## PROBLEM REQUIREMENTS
Reproduce all the entries beneath this sentence exactly.

╭─ PROVIDED RECORDS

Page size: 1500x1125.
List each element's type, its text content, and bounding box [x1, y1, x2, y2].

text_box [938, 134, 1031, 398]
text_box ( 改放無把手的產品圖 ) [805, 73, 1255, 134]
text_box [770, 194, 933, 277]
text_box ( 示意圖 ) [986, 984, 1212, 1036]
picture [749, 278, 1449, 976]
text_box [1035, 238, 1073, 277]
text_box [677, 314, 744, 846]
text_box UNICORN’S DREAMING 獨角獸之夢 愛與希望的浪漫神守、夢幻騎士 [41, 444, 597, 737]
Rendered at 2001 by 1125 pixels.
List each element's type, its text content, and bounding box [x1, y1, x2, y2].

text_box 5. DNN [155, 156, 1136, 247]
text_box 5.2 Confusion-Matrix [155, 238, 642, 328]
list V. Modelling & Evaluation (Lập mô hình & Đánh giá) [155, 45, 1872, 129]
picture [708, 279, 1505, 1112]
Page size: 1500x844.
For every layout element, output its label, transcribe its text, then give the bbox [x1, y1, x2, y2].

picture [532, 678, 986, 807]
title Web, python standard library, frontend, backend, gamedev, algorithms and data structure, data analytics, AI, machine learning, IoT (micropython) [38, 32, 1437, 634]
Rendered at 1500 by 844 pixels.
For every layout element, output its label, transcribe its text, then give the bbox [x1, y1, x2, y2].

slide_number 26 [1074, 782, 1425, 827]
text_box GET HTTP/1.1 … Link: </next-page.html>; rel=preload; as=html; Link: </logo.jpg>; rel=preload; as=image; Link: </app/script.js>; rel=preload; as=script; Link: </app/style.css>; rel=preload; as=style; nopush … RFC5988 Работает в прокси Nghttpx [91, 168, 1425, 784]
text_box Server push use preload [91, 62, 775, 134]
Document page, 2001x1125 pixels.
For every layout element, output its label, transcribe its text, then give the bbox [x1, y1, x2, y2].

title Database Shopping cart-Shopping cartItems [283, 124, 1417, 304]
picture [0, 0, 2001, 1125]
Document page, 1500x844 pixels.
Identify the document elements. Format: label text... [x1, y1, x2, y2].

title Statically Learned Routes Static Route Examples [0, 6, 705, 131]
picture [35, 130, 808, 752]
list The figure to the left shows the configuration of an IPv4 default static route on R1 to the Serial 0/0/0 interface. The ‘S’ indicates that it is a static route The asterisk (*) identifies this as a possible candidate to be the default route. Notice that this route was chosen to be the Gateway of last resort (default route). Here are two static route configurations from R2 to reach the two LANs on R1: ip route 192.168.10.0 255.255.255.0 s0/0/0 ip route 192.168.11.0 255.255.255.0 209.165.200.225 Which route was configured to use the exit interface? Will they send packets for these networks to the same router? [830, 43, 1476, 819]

╰─

## TASK SOLUTION
Page size: 1500x1125.
List each element's type, its text content, and bounding box [x1, y1, x2, y2].

text_box [938, 134, 1031, 398]
text_box ( 改放無把手的產品圖 ) [805, 73, 1255, 134]
text_box [770, 194, 933, 277]
text_box ( 示意圖 ) [986, 984, 1212, 1036]
picture [749, 278, 1449, 976]
text_box [1035, 238, 1073, 277]
text_box [677, 314, 744, 846]
text_box UNICORN’S DREAMING 獨角獸之夢 愛與希望的浪漫神守、夢幻騎士 [41, 444, 597, 737]
Rendered at 2001 by 1125 pixels.
List each element's type, its text content, and bounding box [x1, y1, x2, y2].

text_box 5. DNN [155, 156, 1136, 247]
text_box 5.2 Confusion-Matrix [155, 238, 642, 328]
list V. Modelling & Evaluation (Lập mô hình & Đánh giá) [155, 45, 1872, 129]
picture [708, 279, 1505, 1112]
Page size: 1500x844.
For every layout element, output its label, transcribe its text, then give the bbox [x1, y1, x2, y2].

picture [532, 678, 986, 807]
title Web, python standard library, frontend, backend, gamedev, algorithms and data structure, data analytics, AI, machine learning, IoT (micropython) [38, 32, 1437, 634]
Rendered at 1500 by 844 pixels.
For every layout element, output its label, transcribe its text, then give the bbox [x1, y1, x2, y2].

slide_number 26 [1074, 782, 1425, 827]
text_box GET HTTP/1.1 … Link: </next-page.html>; rel=preload; as=html; Link: </logo.jpg>; rel=preload; as=image; Link: </app/script.js>; rel=preload; as=script; Link: </app/style.css>; rel=preload; as=style; nopush … RFC5988 Работает в прокси Nghttpx [91, 168, 1425, 784]
text_box Server push use preload [91, 62, 775, 134]
Document page, 2001x1125 pixels.
For every layout element, output its label, transcribe its text, then give the bbox [x1, y1, x2, y2].

title Database Shopping cart-Shopping cartItems [283, 124, 1417, 304]
picture [0, 0, 2001, 1125]
Document page, 1500x844 pixels.
Identify the document elements. Format: label text... [x1, y1, x2, y2].

title Statically Learned Routes Static Route Examples [0, 6, 705, 131]
picture [35, 130, 808, 752]
list The figure to the left shows the configuration of an IPv4 default static route on R1 to the Serial 0/0/0 interface. The ‘S’ indicates that it is a static route The asterisk (*) identifies this as a possible candidate to be the default route. Notice that this route was chosen to be the Gateway of last resort (default route). Here are two static route configurations from R2 to reach the two LANs on R1: ip route 192.168.10.0 255.255.255.0 s0/0/0 ip route 192.168.11.0 255.255.255.0 209.165.200.225 Which route was configured to use the exit interface? Will they send packets for these networks to the same router? [830, 43, 1476, 819]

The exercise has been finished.